ASSIGNMENT ->
Please repeat the whole listing verbatim.

DATASET ->

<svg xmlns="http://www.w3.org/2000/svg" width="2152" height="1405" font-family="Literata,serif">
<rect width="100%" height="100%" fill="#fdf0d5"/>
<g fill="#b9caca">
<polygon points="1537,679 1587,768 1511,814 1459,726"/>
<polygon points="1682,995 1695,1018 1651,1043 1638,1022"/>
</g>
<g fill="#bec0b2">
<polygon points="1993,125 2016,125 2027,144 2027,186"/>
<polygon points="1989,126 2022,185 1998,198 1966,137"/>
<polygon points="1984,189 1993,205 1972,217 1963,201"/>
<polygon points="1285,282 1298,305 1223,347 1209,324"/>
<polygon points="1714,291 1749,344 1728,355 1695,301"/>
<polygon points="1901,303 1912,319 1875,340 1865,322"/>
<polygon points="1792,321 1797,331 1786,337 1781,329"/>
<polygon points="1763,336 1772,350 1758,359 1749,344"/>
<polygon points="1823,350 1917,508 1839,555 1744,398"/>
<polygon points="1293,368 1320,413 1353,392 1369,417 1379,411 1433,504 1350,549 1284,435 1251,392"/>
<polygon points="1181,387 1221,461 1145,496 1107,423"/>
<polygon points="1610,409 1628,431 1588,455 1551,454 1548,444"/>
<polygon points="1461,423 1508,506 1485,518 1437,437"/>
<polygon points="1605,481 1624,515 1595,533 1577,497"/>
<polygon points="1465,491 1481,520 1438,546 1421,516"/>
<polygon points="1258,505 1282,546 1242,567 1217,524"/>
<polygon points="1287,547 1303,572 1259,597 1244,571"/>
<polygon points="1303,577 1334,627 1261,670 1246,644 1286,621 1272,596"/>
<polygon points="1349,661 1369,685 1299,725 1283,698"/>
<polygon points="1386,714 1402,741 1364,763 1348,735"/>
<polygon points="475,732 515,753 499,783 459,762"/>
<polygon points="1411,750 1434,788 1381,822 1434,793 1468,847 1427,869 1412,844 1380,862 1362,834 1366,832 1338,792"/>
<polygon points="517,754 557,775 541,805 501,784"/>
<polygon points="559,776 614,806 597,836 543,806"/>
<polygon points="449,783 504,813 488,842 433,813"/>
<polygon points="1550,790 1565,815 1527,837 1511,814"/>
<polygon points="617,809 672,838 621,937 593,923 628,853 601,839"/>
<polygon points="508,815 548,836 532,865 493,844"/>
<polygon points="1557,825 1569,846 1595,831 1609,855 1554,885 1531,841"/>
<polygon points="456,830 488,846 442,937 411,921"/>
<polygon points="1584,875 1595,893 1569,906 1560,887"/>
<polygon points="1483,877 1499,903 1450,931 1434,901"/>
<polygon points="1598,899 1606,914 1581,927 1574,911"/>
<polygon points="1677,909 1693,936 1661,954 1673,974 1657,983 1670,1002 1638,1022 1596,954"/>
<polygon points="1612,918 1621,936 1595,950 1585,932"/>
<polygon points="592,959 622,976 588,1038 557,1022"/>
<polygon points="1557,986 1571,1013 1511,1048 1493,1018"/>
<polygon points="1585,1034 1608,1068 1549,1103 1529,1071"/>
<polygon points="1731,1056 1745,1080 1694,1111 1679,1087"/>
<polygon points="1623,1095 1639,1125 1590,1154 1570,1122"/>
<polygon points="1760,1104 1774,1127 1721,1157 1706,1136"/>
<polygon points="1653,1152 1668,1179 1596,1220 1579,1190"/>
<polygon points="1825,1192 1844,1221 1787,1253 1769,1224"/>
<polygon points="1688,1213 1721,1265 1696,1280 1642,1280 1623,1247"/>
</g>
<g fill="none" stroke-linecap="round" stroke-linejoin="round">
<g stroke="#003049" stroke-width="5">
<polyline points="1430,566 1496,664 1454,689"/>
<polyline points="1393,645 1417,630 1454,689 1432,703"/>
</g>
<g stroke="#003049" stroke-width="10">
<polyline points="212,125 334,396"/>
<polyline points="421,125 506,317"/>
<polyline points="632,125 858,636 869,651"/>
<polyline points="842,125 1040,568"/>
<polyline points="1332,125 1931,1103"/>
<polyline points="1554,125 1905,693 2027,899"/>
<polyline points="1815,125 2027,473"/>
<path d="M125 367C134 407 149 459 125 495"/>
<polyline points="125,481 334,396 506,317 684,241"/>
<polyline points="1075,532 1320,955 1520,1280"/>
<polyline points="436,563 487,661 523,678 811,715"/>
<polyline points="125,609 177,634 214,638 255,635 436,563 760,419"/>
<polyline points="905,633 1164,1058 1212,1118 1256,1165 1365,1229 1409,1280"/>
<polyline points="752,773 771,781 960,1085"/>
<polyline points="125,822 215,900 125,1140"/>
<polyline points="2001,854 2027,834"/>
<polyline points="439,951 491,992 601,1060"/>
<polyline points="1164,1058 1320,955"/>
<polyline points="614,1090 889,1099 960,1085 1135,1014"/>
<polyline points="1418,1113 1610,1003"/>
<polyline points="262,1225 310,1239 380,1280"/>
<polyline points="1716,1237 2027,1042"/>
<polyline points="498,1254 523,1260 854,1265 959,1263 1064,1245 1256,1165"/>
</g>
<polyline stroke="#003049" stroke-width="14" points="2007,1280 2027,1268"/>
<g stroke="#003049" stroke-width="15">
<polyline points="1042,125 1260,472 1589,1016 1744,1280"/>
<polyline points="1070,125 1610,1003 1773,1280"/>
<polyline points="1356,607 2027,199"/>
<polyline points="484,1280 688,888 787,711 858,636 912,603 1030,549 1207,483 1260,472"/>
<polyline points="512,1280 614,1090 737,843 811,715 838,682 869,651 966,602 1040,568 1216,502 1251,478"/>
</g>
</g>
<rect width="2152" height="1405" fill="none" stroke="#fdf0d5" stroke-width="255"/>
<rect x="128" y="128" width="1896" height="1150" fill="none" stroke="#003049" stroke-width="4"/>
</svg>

SOLUTION FOR THIS PROBLEM ->
<svg xmlns="http://www.w3.org/2000/svg" width="2152" height="1405" font-family="Literata,serif">
<rect width="100%" height="100%" fill="#fdf0d5"/>
<g fill="#b9caca">
<polygon points="1537,679 1587,768 1511,814 1459,726"/>
<polygon points="1682,995 1695,1018 1651,1043 1638,1022"/>
</g>
<g fill="#bec0b2">
<polygon points="1993,125 2016,125 2027,144 2027,186"/>
<polygon points="1989,126 2022,185 1998,198 1966,137"/>
<polygon points="1984,189 1993,205 1972,217 1963,201"/>
<polygon points="1285,282 1298,305 1223,347 1209,324"/>
<polygon points="1714,291 1749,344 1728,355 1695,301"/>
<polygon points="1901,303 1912,319 1875,340 1865,322"/>
<polygon points="1792,321 1797,331 1786,337 1781,329"/>
<polygon points="1763,336 1772,350 1758,359 1749,344"/>
<polygon points="1823,350 1917,508 1839,555 1744,398"/>
<polygon points="1293,368 1320,413 1353,392 1369,417 1379,411 1433,504 1350,549 1284,435 1251,392"/>
<polygon points="1181,387 1221,461 1145,496 1107,423"/>
<polygon points="1610,409 1628,431 1588,455 1551,454 1548,444"/>
<polygon points="1461,423 1508,506 1485,518 1437,437"/>
<polygon points="1605,481 1624,515 1595,533 1577,497"/>
<polygon points="1465,491 1481,520 1438,546 1421,516"/>
<polygon points="1258,505 1282,546 1242,567 1217,524"/>
<polygon points="1287,547 1303,572 1259,597 1244,571"/>
<polygon points="1303,577 1334,627 1261,670 1246,644 1286,621 1272,596"/>
<polygon points="1349,661 1369,685 1299,725 1283,698"/>
<polygon points="1386,714 1402,741 1364,763 1348,735"/>
<polygon points="475,732 515,753 499,783 459,762"/>
<polygon points="1411,750 1434,788 1381,822 1434,793 1468,847 1427,869 1412,844 1380,862 1362,834 1366,832 1338,792"/>
<polygon points="517,754 557,775 541,805 501,784"/>
<polygon points="559,776 614,806 597,836 543,806"/>
<polygon points="449,783 504,813 488,842 433,813"/>
<polygon points="1550,790 1565,815 1527,837 1511,814"/>
<polygon points="617,809 672,838 621,937 593,923 628,853 601,839"/>
<polygon points="508,815 548,836 532,865 493,844"/>
<polygon points="1557,825 1569,846 1595,831 1609,855 1554,885 1531,841"/>
<polygon points="456,830 488,846 442,937 411,921"/>
<polygon points="1584,875 1595,893 1569,906 1560,887"/>
<polygon points="1483,877 1499,903 1450,931 1434,901"/>
<polygon points="1598,899 1606,914 1581,927 1574,911"/>
<polygon points="1677,909 1693,936 1661,954 1673,974 1657,983 1670,1002 1638,1022 1596,954"/>
<polygon points="1612,918 1621,936 1595,950 1585,932"/>
<polygon points="592,959 622,976 588,1038 557,1022"/>
<polygon points="1557,986 1571,1013 1511,1048 1493,1018"/>
<polygon points="1585,1034 1608,1068 1549,1103 1529,1071"/>
<polygon points="1731,1056 1745,1080 1694,1111 1679,1087"/>
<polygon points="1623,1095 1639,1125 1590,1154 1570,1122"/>
<polygon points="1760,1104 1774,1127 1721,1157 1706,1136"/>
<polygon points="1653,1152 1668,1179 1596,1220 1579,1190"/>
<polygon points="1825,1192 1844,1221 1787,1253 1769,1224"/>
<polygon points="1688,1213 1721,1265 1696,1280 1642,1280 1623,1247"/>
</g>
<g fill="none" stroke-linecap="round" stroke-linejoin="round">
<g stroke="#003049" stroke-width="5">
<polyline points="1430,566 1496,664 1454,689"/>
<polyline points="1393,645 1417,630 1454,689 1432,703"/>
</g>
<g stroke="#003049" stroke-width="10">
<polyline points="212,125 334,396"/>
<polyline points="421,125 506,317"/>
<polyline points="632,125 858,636 869,651"/>
<polyline points="842,125 1040,568"/>
<polyline points="1332,125 1931,1103"/>
<polyline points="1554,125 1905,693 2027,899"/>
<polyline points="1815,125 2027,473"/>
<path d="M125 367C134 407 149 459 125 495"/>
<polyline points="125,481 334,396 506,317 684,241"/>
<polyline points="1075,532 1320,955 1520,1280"/>
<polyline points="436,563 487,661 523,678 811,715"/>
<polyline points="125,609 177,634 214,638 255,635 436,563 760,419"/>
<polyline points="905,633 1164,1058 1212,1118 1256,1165 1365,1229 1409,1280"/>
<polyline points="752,773 771,781 960,1085"/>
<polyline points="125,822 215,900 125,1140"/>
<polyline points="2001,854 2027,834"/>
<polyline points="439,951 491,992 601,1060"/>
<polyline points="1164,1058 1320,955"/>
<polyline points="614,1090 889,1099 960,1085 1135,1014"/>
<polyline points="1418,1113 1610,1003"/>
<polyline points="262,1225 310,1239 380,1280"/>
<polyline points="1716,1237 2027,1042"/>
<polyline points="498,1254 523,1260 854,1265 959,1263 1064,1245 1256,1165"/>
</g>
<polyline stroke="#003049" stroke-width="14" points="2007,1280 2027,1268"/>
<g stroke="#003049" stroke-width="15">
<polyline points="1042,125 1260,472 1589,1016 1744,1280"/>
<polyline points="1070,125 1610,1003 1773,1280"/>
<polyline points="1356,607 2027,199"/>
<polyline points="484,1280 688,888 787,711 858,636 912,603 1030,549 1207,483 1260,472"/>
<polyline points="512,1280 614,1090 737,843 811,715 838,682 869,651 966,602 1040,568 1216,502 1251,478"/>
</g>
</g>
<rect width="2152" height="1405" fill="none" stroke="#fdf0d5" stroke-width="255"/>
<rect x="128" y="128" width="1896" height="1150" fill="none" stroke="#003049" stroke-width="4"/>
</svg>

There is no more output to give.